[Testo estratto]
━━━

Le NBA Finals sono fatte così. Conclusasi da poco una gara si pensa e si vola immediatamente a quella successiva (a volte spostandosi di Stato in Stato, altre volte rimanendo all’interno della medesima Arena), quasi senza soluzione di continuità, così come la palla a spicchi, una volta scaraventata sul ferro da un lungo tiro da tre, si anima di vita propria e saltella, sprezzante, da una parte all’altra.
Il primo scontro ha visto gli Warriors avere la meglio sui Cavaliers, seppur di poco. E molti avrebbero scommesso che per Golden State il bottino si sarebbe doppiato a stretto giro. Ma il basket è imprevedibile: una seconda prestazione di incredibile bellezza di LeBron James (tripla doppia da 39 punti, 16 rimbalzi e 11 assist) unita ad una deludente performance di Steph Curry (19 punti, un insolito 2 su 15 da tre punti e 5 su 23 dal campo) hanno permesso ai Cavs di farsi valere con un tiratissimo 95-93. “Non c’è una spiegazione nella mia meccanica di tiro per questa prestazione – ha dichiarato l’MVP a fine partita – semplicemente non sono mai riuscito a trovare il mio solito ritmo…”. Anche i bookmakers si sono palesati all’orizzonte come funesti uccelli del malaugurio contro Cleveland, pagando una vittoria degli Warriors 1.16 contro il 4.90 dei Cavs. Tuttavia la stoffa dei campioni, quelli veri, quelli che fanno parlare a lungo di sé, passa attraverso la cruna della fatica, lo strazio del dolore e la morsa della frustrazione. “Attraverso le difficoltà, verso le stelle” usavano dire i latini.
Oracle Arena gremita all’inverosimile. Per i Cavs non è certo un buon momento: un’eredità pesante da amministrare con accortezza, palese ostilità di campo e assenza di uno dei giocatori più proficui (Irving ancora una volta messo fuori gioco dal suo maledetto ginocchio). Di fianco al monumentale punteggio del Re, va lodata la tenacia del piccolo guerriero “Delly” Dellavedova, difendendo alla grande su Curry (decisamente in serata no) e guadagnando i tiri liberi decisivi nel finale di partita.

━━━

[Estratto del dataset]
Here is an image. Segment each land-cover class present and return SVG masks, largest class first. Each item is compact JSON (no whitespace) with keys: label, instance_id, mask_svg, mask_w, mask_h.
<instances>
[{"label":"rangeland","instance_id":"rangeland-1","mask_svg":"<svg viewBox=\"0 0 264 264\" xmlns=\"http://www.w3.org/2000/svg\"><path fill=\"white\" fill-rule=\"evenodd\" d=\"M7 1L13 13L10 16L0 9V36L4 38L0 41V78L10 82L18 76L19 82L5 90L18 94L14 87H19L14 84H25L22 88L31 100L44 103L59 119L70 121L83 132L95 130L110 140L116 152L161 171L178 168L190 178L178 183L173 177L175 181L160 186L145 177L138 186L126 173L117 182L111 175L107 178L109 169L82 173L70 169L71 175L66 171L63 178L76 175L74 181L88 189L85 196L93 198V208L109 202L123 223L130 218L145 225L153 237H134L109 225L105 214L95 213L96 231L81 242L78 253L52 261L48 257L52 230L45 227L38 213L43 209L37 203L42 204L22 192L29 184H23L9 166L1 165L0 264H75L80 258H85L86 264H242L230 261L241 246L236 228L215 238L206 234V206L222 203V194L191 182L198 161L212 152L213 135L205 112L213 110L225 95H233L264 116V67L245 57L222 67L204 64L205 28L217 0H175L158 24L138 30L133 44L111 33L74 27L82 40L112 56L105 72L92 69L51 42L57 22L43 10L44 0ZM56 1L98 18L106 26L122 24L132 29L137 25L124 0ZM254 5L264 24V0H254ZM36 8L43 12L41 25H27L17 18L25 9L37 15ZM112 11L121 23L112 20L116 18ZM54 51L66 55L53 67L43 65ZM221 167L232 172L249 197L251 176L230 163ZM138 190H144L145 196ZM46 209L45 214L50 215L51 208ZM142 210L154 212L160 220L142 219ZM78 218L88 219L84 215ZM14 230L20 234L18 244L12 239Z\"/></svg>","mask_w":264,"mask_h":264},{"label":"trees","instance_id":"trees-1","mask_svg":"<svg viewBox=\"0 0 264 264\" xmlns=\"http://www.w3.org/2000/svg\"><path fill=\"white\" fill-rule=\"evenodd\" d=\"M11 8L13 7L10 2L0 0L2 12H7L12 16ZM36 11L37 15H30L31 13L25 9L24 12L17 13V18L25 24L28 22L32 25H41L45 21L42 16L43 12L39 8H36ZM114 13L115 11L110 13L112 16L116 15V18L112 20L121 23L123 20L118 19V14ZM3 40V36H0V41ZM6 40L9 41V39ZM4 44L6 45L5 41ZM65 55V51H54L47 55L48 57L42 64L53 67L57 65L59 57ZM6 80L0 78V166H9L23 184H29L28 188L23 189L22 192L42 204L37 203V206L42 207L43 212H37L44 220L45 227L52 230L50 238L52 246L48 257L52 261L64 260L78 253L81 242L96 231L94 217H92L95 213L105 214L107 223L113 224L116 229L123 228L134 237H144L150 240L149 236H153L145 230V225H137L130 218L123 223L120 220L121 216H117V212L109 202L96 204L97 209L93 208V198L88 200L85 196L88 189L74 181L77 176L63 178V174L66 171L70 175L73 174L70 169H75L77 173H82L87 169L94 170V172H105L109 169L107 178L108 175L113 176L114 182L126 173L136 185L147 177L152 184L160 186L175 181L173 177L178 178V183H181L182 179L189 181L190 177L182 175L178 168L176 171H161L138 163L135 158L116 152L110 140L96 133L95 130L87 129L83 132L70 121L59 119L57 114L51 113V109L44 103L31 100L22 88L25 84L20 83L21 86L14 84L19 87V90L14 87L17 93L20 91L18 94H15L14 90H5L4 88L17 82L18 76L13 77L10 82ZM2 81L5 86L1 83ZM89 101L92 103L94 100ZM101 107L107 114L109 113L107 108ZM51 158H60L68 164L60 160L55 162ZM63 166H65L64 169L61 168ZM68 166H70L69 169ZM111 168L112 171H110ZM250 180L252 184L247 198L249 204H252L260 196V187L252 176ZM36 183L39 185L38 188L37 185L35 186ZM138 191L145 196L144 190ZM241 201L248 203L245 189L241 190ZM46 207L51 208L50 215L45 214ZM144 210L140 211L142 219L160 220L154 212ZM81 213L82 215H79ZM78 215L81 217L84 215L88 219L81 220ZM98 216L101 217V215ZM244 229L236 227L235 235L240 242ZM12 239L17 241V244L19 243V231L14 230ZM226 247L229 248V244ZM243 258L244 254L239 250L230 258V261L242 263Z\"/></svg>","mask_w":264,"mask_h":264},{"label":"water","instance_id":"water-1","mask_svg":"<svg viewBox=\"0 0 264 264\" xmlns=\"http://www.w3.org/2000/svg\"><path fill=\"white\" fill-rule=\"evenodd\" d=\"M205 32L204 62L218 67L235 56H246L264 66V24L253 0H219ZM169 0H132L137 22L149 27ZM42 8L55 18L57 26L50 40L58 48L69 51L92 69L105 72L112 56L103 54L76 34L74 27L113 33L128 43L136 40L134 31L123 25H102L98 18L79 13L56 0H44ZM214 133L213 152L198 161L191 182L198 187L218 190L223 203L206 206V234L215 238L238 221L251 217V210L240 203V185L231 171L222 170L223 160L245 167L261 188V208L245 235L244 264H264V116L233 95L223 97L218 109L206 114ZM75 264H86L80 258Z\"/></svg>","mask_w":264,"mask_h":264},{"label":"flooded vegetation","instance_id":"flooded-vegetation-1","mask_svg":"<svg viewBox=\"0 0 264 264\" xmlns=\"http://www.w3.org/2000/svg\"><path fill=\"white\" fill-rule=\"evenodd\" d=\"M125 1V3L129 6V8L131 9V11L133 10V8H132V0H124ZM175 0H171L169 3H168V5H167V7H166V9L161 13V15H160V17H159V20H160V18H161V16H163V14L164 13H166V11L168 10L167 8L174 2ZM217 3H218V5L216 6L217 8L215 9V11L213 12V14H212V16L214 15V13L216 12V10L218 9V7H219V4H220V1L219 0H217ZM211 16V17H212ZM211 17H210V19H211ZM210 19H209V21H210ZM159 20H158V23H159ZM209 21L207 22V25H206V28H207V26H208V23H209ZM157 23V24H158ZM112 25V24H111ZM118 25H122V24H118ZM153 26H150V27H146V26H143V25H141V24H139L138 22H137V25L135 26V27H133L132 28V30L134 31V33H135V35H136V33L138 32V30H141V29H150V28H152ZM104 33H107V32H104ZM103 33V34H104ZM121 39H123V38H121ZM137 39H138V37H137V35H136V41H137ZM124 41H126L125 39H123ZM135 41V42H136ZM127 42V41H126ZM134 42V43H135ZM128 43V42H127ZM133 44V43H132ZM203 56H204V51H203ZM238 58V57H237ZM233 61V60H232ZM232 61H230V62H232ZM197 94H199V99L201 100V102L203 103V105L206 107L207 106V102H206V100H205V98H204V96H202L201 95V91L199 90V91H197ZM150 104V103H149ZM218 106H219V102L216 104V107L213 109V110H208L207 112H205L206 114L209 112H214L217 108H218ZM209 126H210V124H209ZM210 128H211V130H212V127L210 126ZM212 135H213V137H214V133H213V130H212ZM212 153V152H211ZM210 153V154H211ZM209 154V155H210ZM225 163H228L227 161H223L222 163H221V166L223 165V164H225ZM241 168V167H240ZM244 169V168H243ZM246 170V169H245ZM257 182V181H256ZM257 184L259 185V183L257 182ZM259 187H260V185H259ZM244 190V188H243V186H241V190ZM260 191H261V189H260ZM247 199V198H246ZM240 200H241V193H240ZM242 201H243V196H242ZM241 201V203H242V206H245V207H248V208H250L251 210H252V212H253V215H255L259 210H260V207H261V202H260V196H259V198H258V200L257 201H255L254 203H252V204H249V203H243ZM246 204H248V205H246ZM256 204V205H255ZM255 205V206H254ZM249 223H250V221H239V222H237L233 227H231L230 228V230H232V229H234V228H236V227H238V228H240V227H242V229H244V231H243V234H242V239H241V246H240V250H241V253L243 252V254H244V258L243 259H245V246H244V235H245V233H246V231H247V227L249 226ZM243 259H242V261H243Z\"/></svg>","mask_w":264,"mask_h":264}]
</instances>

━━━

[Consegne]
1. Riassumi in due frasi il testo sulle NBA Finals.
2. Nel testo sulle NBA Finals, quale quota pagavano i bookmakers per una vittoria dei Cavs?

[Soluzioni]
1. Dopo aver perso di poco il primo scontro contro gli Warriors, i Cavaliers si sono imposti 95-93 grazie alla tripla doppia di LeBron James (39 punti, 16 rimbalzi e 11 assist) e a una deludente prestazione di Steph Curry. Senza Irving e in una Oracle Arena gremita, i Cavs hanno potuto contare anche su Dellavedova, che ha difeso su Curry e ha guadagnato i tiri liberi decisivi nel finale.

2. 4.90